Waveforms and End-to-End Efficiency in RF Wireless Power Transfer Using Digital Radio Transmitter

Nachiket Ayir, Taneli Riihonen, Markus Allén, Marcelo Fabián Trujillo Fierro

We study radio-frequency (RF) wireless power transfer (WPT) using a digital radio transmitter for applications where alternative analog transmit circuits are impractical. An important paramter for assessing the viability of an RF WPT system is its end-to-end efficiency. In this regard, we present a prototype test-bed comprising a software-defined radio (SDR) transmitter and an energy harvesting receiver with a low resistive load; employing an SDR makes our research meaningful for simultaneous wireless information and power transfer (SWIPT). We analyze the effect of clipping and non-linear amplification at the SDR on multisine waveforms. Our experiments suggest that when the DC input power at the transmitter is constant, high peak-to-average power ratio (PAPR) multisine are unsuitable for RF WPT over a flat-fading channel, due to their low average radiated power. The results indicate that the end-to-end efficiency is positively correlated to the average RF power of the waveform, and that it reduces with increasing PAPR. Consequently, digital modulations such as phase-shift keying (PSK) and quadrature amplitude modeulation (QAM) yield better end-to-end efficiency than multisines.

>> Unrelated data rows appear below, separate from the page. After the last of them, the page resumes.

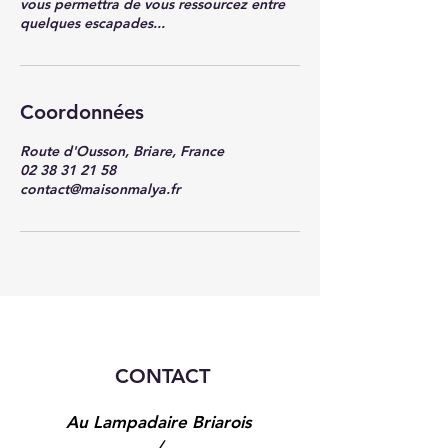
vous permettra de vous ressourcez entre
quelques escapades...
Coordonnées
Route d'Ousson, Briare, France
02 38 31 21 58
contact@maisonmalya.fr
CONTACT
Au Lampadaire Briarois
/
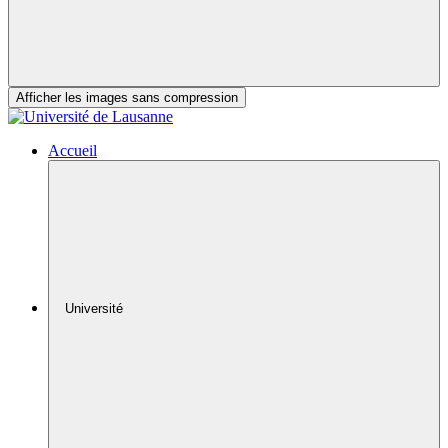
Afficher les images sans compression
Accueil
Université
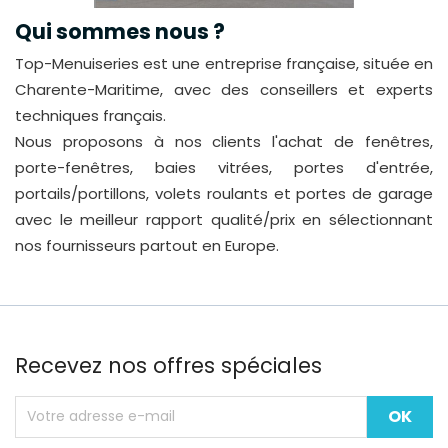
Qui sommes nous ?
Top-Menuiseries est une entreprise française, située en
Charente-Maritime, avec des conseillers et experts
techniques français.
Nous proposons à nos clients l'achat de fenêtres,
porte-fenêtres, baies vitrées, portes d'entrée,
portails/portillons, volets roulants et portes de garage
avec le meilleur rapport qualité/prix en sélectionnant
nos fournisseurs partout en Europe.
Recevez nos offres spéciales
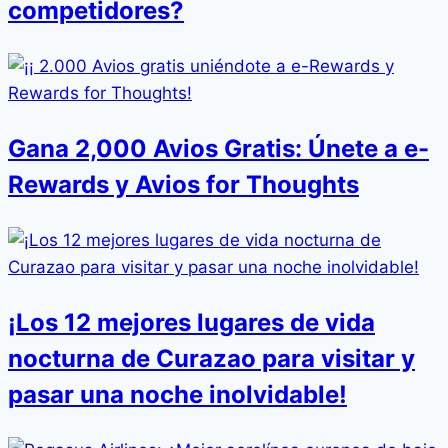
competidores?
Gana 2,000 Avios Gratis: Únete a e-
Rewards y Avios for Thoughts
¡Los 12 mejores lugares de vida
nocturna de Curazao para visitar y
pasar una noche inolvidable!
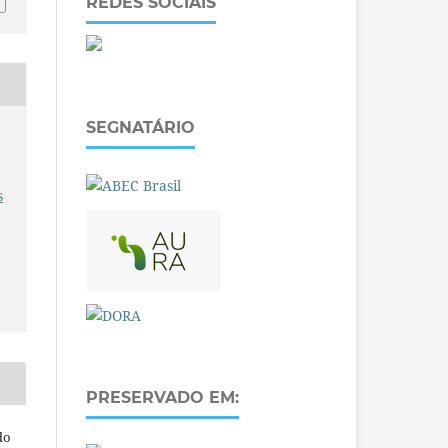
REDES SOCIAIS
SEGNATÁRIO
O
s
PRESERVADO EM:
do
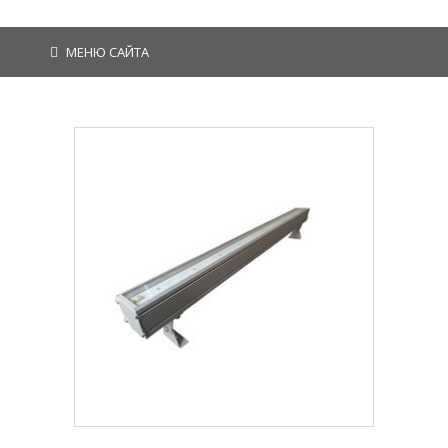
МЕНЮ САЙТА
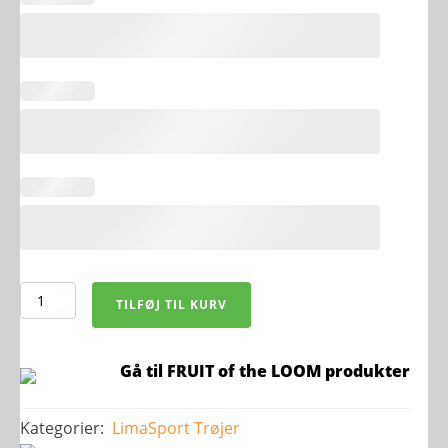
FRUIT
TILFØJ TIL KURV
Hættetrøje
antal
Gå til FRUIT of the LOOM produkter
Kategorier:
LimaSport
Trøjer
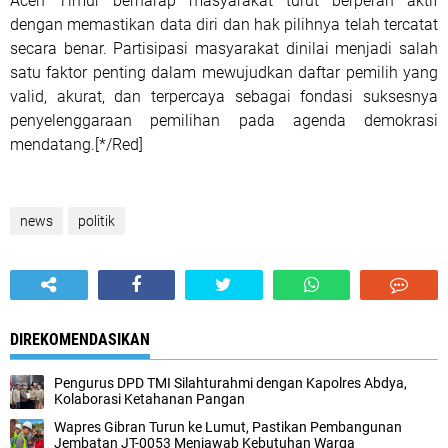
Aceh Timur berharap masyarakat turut berperan aktif
dengan memastikan data diri dan hak pilihnya telah tercatat
secara benar. Partisipasi masyarakat dinilai menjadi salah
satu faktor penting dalam mewujudkan daftar pemilih yang
valid, akurat, dan terpercaya sebagai fondasi suksesnya
penyelenggaraan pemilihan pada agenda demokrasi
mendatang.[*/Red]
news
politik
DIREKOMENDASIKAN
Pengurus DPD TMI Silahturahmi dengan Kapolres Abdya,
Kolaborasi Ketahanan Pangan
Wapres Gibran Turun ke Lumut, Pastikan Pembangunan
Jembatan JT-0053 Menjawab Kebutuhan Warga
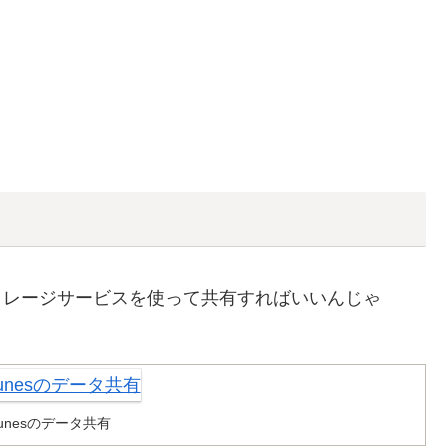
ストレージサービスを使って共有すればいいんじゃ
iTunesのデータ共有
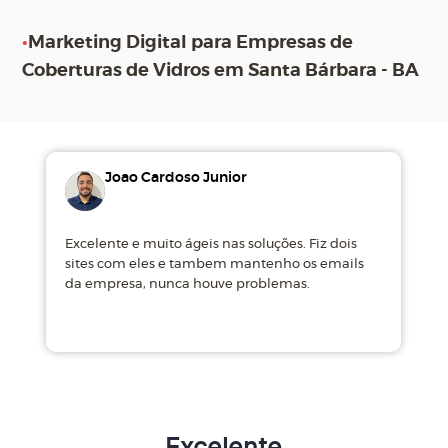
•
Marketing Digital para Empresas de
Coberturas de Vidros em Santa Bárbara - BA
Joao Cardoso Junior
Excelente e muito ágeis nas soluções. Fiz dois
M
sites com eles e tambem mantenho os emails
d
da empresa, nunca houve problemas.
m
Excelente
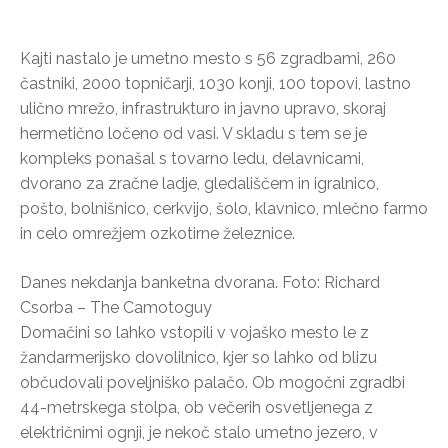
Kajti nastalo je umetno mesto s 56 zgradbami, 260
častniki, 2000 topničarji, 1030 konji, 100 topovi, lastno
ulično mrežo, infrastrukturo in javno upravo, skoraj
hermetično ločeno od vasi. V skladu s tem se je
kompleks ponašal s tovarno ledu, delavnicami,
dvorano za zračne ladje, gledališčem in igralnico,
pošto, bolnišnico, cerkvijo, šolo, klavnico, mlečno farmo
in celo omrežjem ozkotirne železnice.
Danes nekdanja banketna dvorana. Foto: Richard
Csorba – The Camotoguy
Domačini so lahko vstopili v vojaško mesto le z
žandarmerijsko dovolilnico, kjer so lahko od blizu
občudovali poveljniško palačo. Ob mogočni zgradbi
44-metrskega stolpa, ob večerih osvetljenega z
električnimi ognji, je nekoč stalo umetno jezero, v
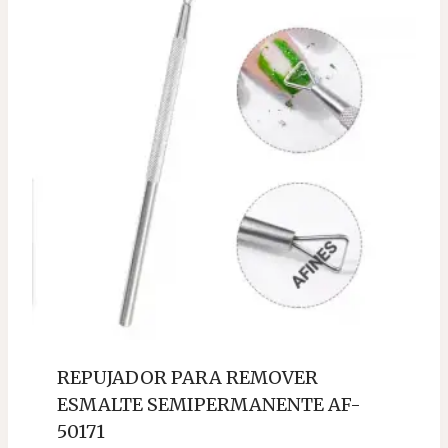
REPUJADOR PARA REMOVER
ESMALTE SEMIPERMANENTE AF-
50171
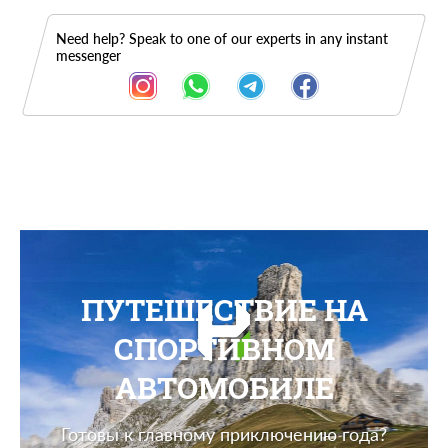
Need help? Speak to one of our experts in any instant
messenger
ПУТЕШЕСТВИЕ НА
СПОРТИВНОМ
АВТОМОБИЛЕ
Готовы к главному приключению года?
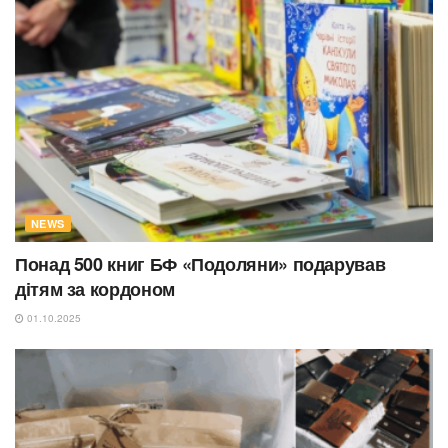
NEWS
Понад 500 книг БФ «Подоляни» подарував
дітям за кордоном
01.10.2025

Moreover, the end-to-end efficiency of PSK and QAM signals is invariant of the transmission bit rate. An in-depth analysis of the end-to-end efficiency of WPT reveals that the transmitter efficiency is lower than the receiver efficiency. Furthermore, we study the impact of a reflecting surface on the end-to-end efficiency of WPT, and assess the transmission quality of the information signals by evaluating their error vector magnitude (EVM) for SWIPT. Overall, the experimental observations of end-to-end efficiency and EVM suggest that, while employing an SDR transmitter with fixed DC input power, a baseband quadrature PSK signal is most suitable for SWIPT at large, among PSK and QAM signals.